レシートの文字を目で追っていく。店名、日時、注文内容……注意深く見ても、レイラが伝えたいことは読み取れない。裏側になにか書かれているわけでもない。
「ダメだ……ただのレシートにしか見えない」
「だからそう言ったじゃねぇか」
「でもそれじゃあ、なんでレイラは……」
苦し気に眉を寄せるウォルターをじっと見つめるトビーはその表情を一瞬曇らせたが、思考の渦に呑まれそうな弟を励ますように快活な声を上げた。
「シンプルに、レシート自体がメッセージなんじゃねぇのか?」
「……これ自体が……」
ダイナーのレシート。レイラにとってのダイナーは、少女の感情に共感して不本意にパンケーキを選んでしまうような場所。
きっと、ひとりでは行こうと思わない。大抵いつも混んでいるうえに、店長からは〝悪魔付き〟を見る目で見られているのだから……。
「……まさか……いや、そんなこと……」
トビーの気配に顔を上げると、どこか誇らしげな彼が口を開いた。
やめてくれ。そう思うが、ウォルターが振り払おうとした可能性が、その口から言葉になって落ちてくる。

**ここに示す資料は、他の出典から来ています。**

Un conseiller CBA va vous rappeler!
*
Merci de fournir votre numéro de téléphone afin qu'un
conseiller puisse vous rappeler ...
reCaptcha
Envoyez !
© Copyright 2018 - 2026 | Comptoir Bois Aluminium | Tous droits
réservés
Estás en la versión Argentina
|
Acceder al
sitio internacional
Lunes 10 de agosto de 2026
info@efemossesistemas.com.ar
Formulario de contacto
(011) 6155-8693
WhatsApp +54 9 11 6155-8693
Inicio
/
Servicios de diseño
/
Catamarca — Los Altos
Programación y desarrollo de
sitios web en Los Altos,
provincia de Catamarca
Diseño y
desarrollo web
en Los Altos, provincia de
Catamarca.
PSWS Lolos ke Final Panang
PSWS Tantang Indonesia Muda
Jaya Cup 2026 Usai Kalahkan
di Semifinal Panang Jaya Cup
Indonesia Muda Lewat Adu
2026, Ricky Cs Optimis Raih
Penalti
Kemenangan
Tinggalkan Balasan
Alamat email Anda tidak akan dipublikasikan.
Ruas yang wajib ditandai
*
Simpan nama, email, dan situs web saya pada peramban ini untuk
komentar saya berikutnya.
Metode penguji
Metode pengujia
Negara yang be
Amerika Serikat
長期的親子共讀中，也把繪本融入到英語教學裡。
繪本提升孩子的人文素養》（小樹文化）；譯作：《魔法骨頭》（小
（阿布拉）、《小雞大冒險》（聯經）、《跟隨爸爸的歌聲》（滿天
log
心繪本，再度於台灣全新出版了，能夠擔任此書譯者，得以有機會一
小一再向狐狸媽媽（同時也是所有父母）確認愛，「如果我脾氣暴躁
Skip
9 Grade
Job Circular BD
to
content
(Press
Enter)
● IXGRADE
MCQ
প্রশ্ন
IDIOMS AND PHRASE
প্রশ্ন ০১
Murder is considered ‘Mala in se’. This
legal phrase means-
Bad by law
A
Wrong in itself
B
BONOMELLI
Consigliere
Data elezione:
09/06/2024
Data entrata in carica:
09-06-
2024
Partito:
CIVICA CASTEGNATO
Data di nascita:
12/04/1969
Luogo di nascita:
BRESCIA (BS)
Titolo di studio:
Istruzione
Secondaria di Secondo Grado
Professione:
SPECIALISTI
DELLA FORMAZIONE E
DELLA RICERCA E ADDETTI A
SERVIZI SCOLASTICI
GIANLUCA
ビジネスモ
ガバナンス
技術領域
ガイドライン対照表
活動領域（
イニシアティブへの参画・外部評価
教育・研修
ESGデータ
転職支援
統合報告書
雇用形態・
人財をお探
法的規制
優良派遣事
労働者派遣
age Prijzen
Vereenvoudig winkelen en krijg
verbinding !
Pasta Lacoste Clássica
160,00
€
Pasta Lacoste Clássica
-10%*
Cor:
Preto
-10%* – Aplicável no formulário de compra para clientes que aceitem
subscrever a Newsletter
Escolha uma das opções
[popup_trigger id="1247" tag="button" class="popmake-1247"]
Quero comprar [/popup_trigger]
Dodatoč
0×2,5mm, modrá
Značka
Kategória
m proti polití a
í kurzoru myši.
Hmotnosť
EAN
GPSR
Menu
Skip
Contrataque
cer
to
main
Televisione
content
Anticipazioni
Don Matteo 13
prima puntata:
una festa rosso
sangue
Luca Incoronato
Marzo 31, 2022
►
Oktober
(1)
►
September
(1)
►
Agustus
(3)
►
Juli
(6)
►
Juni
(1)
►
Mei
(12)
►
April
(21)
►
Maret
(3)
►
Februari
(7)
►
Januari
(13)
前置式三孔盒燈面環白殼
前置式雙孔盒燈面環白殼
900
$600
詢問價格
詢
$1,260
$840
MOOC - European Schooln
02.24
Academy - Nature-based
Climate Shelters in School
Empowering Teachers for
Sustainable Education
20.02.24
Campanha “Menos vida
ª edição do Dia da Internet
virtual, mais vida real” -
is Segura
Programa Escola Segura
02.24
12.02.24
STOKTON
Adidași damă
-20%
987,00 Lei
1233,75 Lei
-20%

「伯父さんは銃を嫌って、レイラを出禁にしたがってた。それに、あの子のことを疑ってる……八年前の事件は、森で呪われた悪魔付きの少女が起こしたんだって、そんな妄想にずっと囚われてる」
――頭から離れないんだ。やっぱり、トビーを殺したのは……。
伯父の言葉を思い出す。「あの子ならやりかねない」と、怯えた様子で言っていた。
「……違う。伯父さんは、ただの平和主義者で……」
首を横に振るウォルターの頬を大きな両手が包み込み、ぐいと持ち上げられた。
意志の強い淡いブルーの瞳が、現実を突きつけてくる。
「平和主義者で悪人アレルギー。森の守り神を信じてるから、この町の平和を信じてる」
「……レイラを悪人だと思ってる。なのにわざわざ会いに来たんだとしたら……」
「守り神に裁いてもらうため……って、イカれてるけど、きっと奴の中では道理にかなってる」
これが見当違いな憶測でないとしたら、レイラの居場所は……。
「……森に行かなきゃ」
そう呟くと、トビーに手を引かれて立ち上がった。